To będzie absolutnie wyjątkowy mecz dla kibiców obu drużyn. Po przerwie reprezentacyjnej do Łodzi przyjedzie Ruch Chorzów, aby zagrać z lokalnym Widzewem. Spotkanie jest zapowiadane jako „Mecz Przyjaźni”, więc atmosfera powinna być naprawdę wyjątkowa.
Jak grają oba zespoły?
Po zmianie trenera Widzew rozegrał 4 spotkania, w których zdobył 7 punktów. Łącznie łodzianie mają 14 punktów w lidze, co daje im 9. miejsce w tabeli. W ostatnim meczu czerwono-biało-czerwoni pokonali u siebie Stal Mielec.
W zdecydowanie gorszej sytuacji znajdują się goście. Na 11 spotkań zdobyli tylko 7 punktów. Mają ich tyle samo co znajdujący się na ostatnim miejscu w tabeli ŁKS, jednak zespół z Chorzowa ma nieco lepszy bilans bramkowy. Ostatnie i jedyne zwycięstwo w lidze Ruch zaliczył przeciwko wspomnianemu ŁKS-owi. A po meczu z Widzewem również czekają na nich duże wyzwania w postaci Śląska Wrocław i Lecha Poznań.
Mówi się, że w przypadku złego rezultatu w Łodzi, trener Ruchu może pożegnać się z posadą.
Polecany artykuł:
Specjalne atrakcje
Aby uczynić ten mecz jeszcze bardziej wyjątkowym przygotowano kilka dodatkowych atrakcji. W trakcie dnia meczowego pod stadionem będzie można spotkać połączone siły Adlera i Feniksa - klubowych maskotek, które wspólnie będą pozować do zdjęć.
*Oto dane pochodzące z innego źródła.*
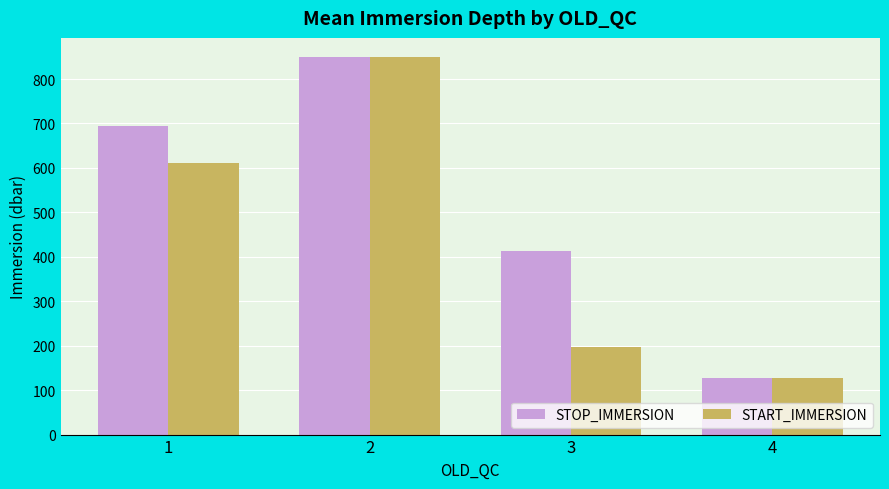

What is the difference between the maximum and minimum values in the STOP_IMMERSION series?

723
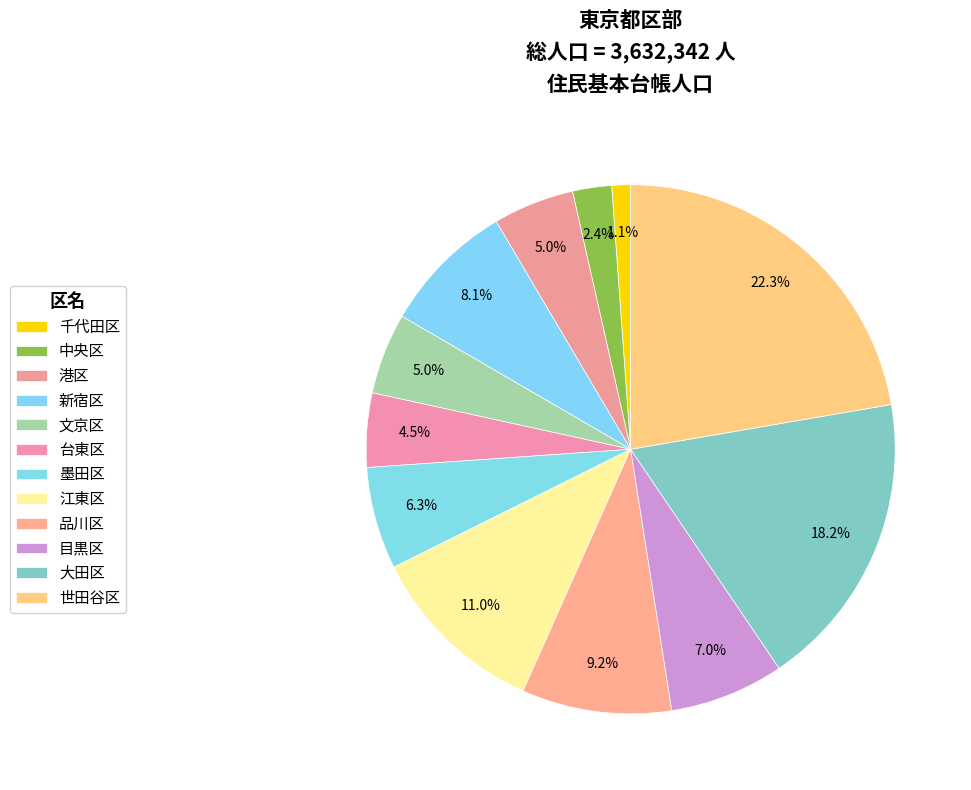

How many slices are in this pie chart?

12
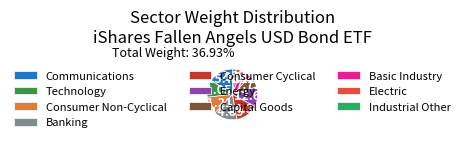

Is it true that Basic Industry is 1% of the pie?

False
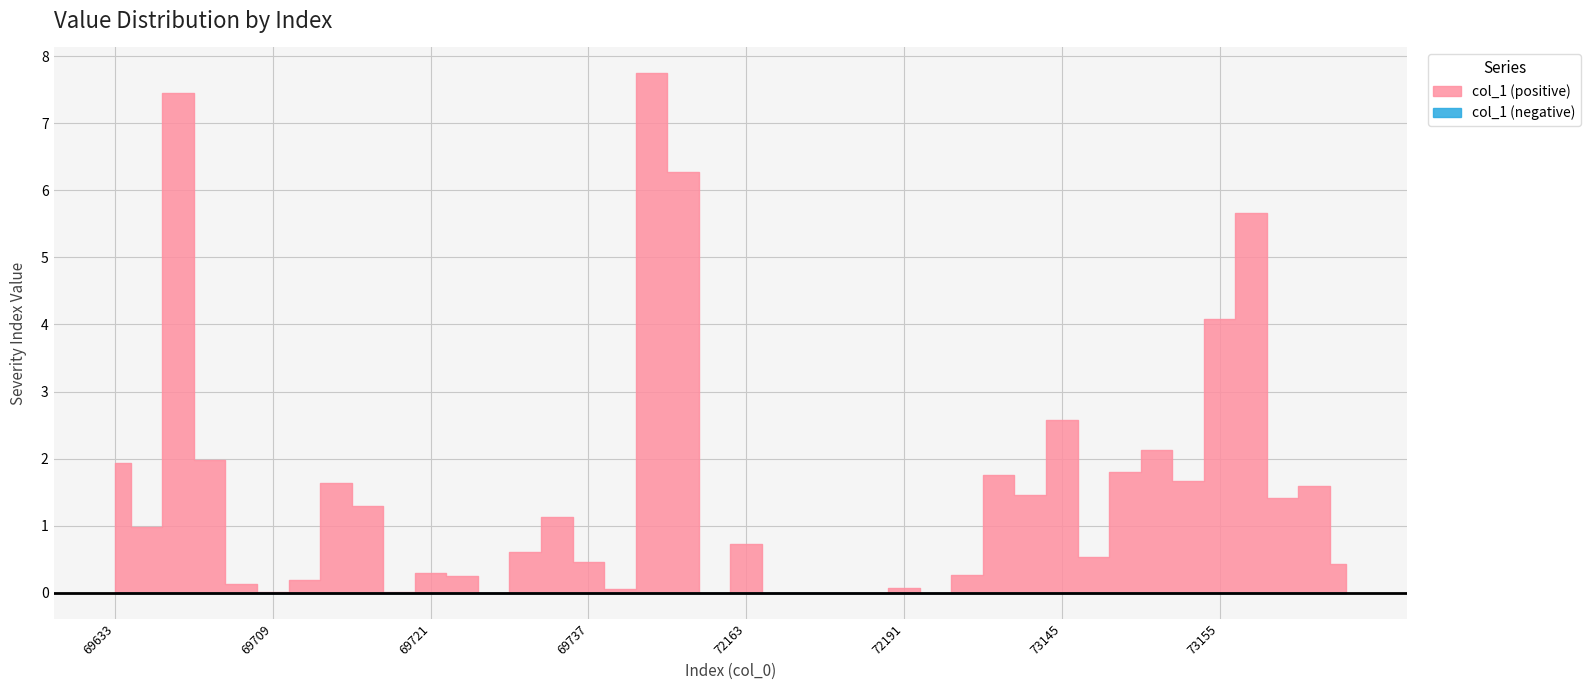

Count the number of categories in the chart.

40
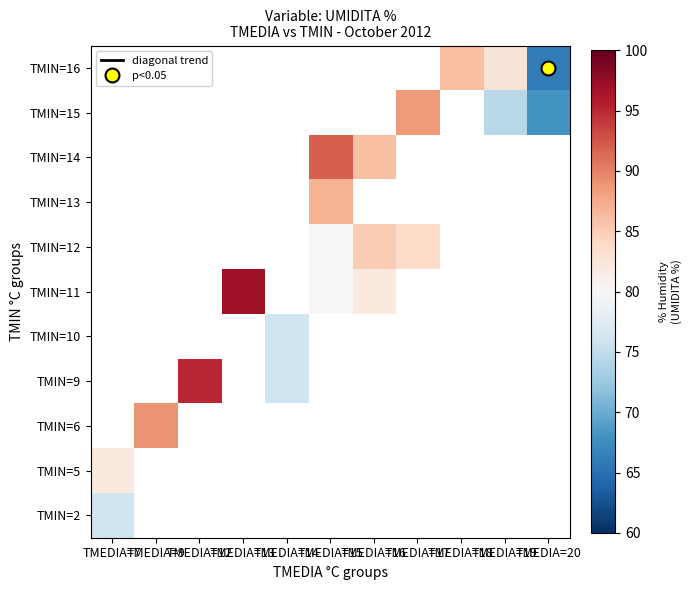

At which category does the chart reach its minimum across all series?

TMEDIA=20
Kluby zachęcają również do odwiedzenia specjalnej strefy kibica, która będzie otwarta od 11:00. Oprócz tradycyjnej oferty, na fanów będą czekać gadżety z kolekcji zgodowej.
Ciekawie będzie również na stadionie. Mecz poprowadzi dwóch spikerów: Marcin Tarociński reprezentujący Widzew Łódź i Jakub Kurzela z Ruchu Chorzów. Obaj zagrzeją kibiców do dopingu, a następnie zaanonsują rozszerzoną ceremonię prezentacji składów drużyn.
Obecni będą mogli także zrobić coś dobrego i wesprzeć kibica Ruchu - Daniela Migacza, który choruje na stwardnienie rozsianne. Wolontariusze przed stadionem oraz na jego terenie przeprowadzą zbiórkę pieniężną. Dodatkowo w przerwie spotkania na murawie Serca Łodzi sam Daniel wykona rzut karny. Klub przekaże mu także koszulkę meczową z autografami piłkarzy, która następnie trafi na licytację.
Pierwszy gwizdek usłyszymy w niedzielę o 15:00.